Un terzo dei bar e dei ristoranti di Torino non aprirà neppure in questi cinque giorni di zona gialla: è questa la valutazione di Confesercenti dopo un’indagine svolta fra le imprese della somministrazione della città.
“Non è sorprendente – dice Giancarlo Banchieri, presidente di Confesercenti – che una parte significativa dei locali continui a rimanere chiusa, e chi apre lo fa essenzialmente per mantenere un legame con la clientela e per avere quel minimo di liquidità che consenta di fare fronte agli impegni più urgenti. D’altra parte, una prima ricognizione fra i locali che hanno riaperto non è confortante: praticamente tutti gli operatori interpellati parlano di una mattinata e di una pausa pranzo molto deludenti, con una attività ridotta al 30% e talmente sotto tono da non coprire neppure i costi. Non dimentichiamoci che lo smart working continua per tantissimi lavoratori.
“Purtroppo – continua Banchieri – siamo al punto che una parte di chi non apre non può permettersi di farlo perché non è in grado di pagare i fornitori, i quali ormai vogliono essere saldati alla consegna; molti hanno smesso di pagare affitti e stanno incominciando ad arrivare gli sfratti; le bollette di luce e gas rimangono inevase; ci vengono segnalati diversi casi di baristi che hanno riconsegnato la macchina del caffè perché non riapriranno più.
“In queste condizioni l’ipotizzato blocco dell’asporto ha il sapore di un inutile e incomprensibile accanimento: è davvero questo che fa la differenza nella lotta alla pandemia? Se non si riescono a fare controlli adeguati sugli assembramenti, allora si scaricano queste difficoltà sui locali? Nonostante non fosse sufficiente a recuperare quanto perso con le restrizioni, in questi mesi l’asporto ha permesso a molte attività di galleggiare. Al di là del valore economico, il divieto di asporto rischia anche di avere un impatto psicologico sugli imprenditori, che si vedono privati di quel poco di attività che era loro rimasta. E a questo si aggiunge l’ipotesi – che è
qualcosa di più di un’ipotesi – di nuove e più severe chiusure. Ma l’emergenza economica del settore è già ora insostenibile. Riproporre le restrizioni e introdurne di nuove significa dire dare il colpo di grazia alle imprese.

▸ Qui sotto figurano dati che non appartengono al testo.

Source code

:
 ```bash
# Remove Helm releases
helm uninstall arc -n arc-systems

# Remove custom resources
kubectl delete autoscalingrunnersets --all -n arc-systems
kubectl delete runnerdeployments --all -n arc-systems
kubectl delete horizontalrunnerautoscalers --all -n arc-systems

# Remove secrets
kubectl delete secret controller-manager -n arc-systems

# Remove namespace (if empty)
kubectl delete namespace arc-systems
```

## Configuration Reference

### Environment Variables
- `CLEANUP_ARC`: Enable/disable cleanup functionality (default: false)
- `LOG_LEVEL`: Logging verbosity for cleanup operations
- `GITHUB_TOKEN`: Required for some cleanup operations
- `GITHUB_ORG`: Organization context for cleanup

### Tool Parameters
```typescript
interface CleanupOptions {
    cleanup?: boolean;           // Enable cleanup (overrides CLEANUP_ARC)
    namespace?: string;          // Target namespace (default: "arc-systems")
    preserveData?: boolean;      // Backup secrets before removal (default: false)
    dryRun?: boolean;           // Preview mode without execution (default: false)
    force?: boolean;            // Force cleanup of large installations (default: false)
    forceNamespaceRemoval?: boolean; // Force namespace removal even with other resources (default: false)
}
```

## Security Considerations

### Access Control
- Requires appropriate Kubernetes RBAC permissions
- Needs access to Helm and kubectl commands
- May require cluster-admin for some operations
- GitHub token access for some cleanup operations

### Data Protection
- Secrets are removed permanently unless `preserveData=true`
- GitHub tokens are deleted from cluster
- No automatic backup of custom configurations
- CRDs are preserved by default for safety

“La verità è che si è scelto di sacrificare il settore al bene comune, ritenendo – secondo noi a torto – di garantire in questo modo la salute e la sicurezza di tutti. Comunque sia, una piccola parte del Paese si sta facendo carico di una grande parte del peso economico della pandemia. Questa scelta, però, non è stata accompagnata da una politica di sostegno vero alle imprese. Adesso bisogna cambiare tutto, perché moltissime attività sono vicine a superare il punto di non ritorno. Servono ristori adeguati: 3 o 4mila euro a impresa – per giunta erogati con grande ritardo – non possono bastare. Se il governo pensa che bar e ristoranti vadano chiusi, garantisca sostegni consistenti a imprenditori e lavoratori e paghi direttamente le spese fisse, dalle bollette agli affitti. A proposito: nonostante il trionfalistico comunicato stampa diffuso dell’Agenzia dell’Entrate, i ristori del decreto Natale non sono ancora arrivati”.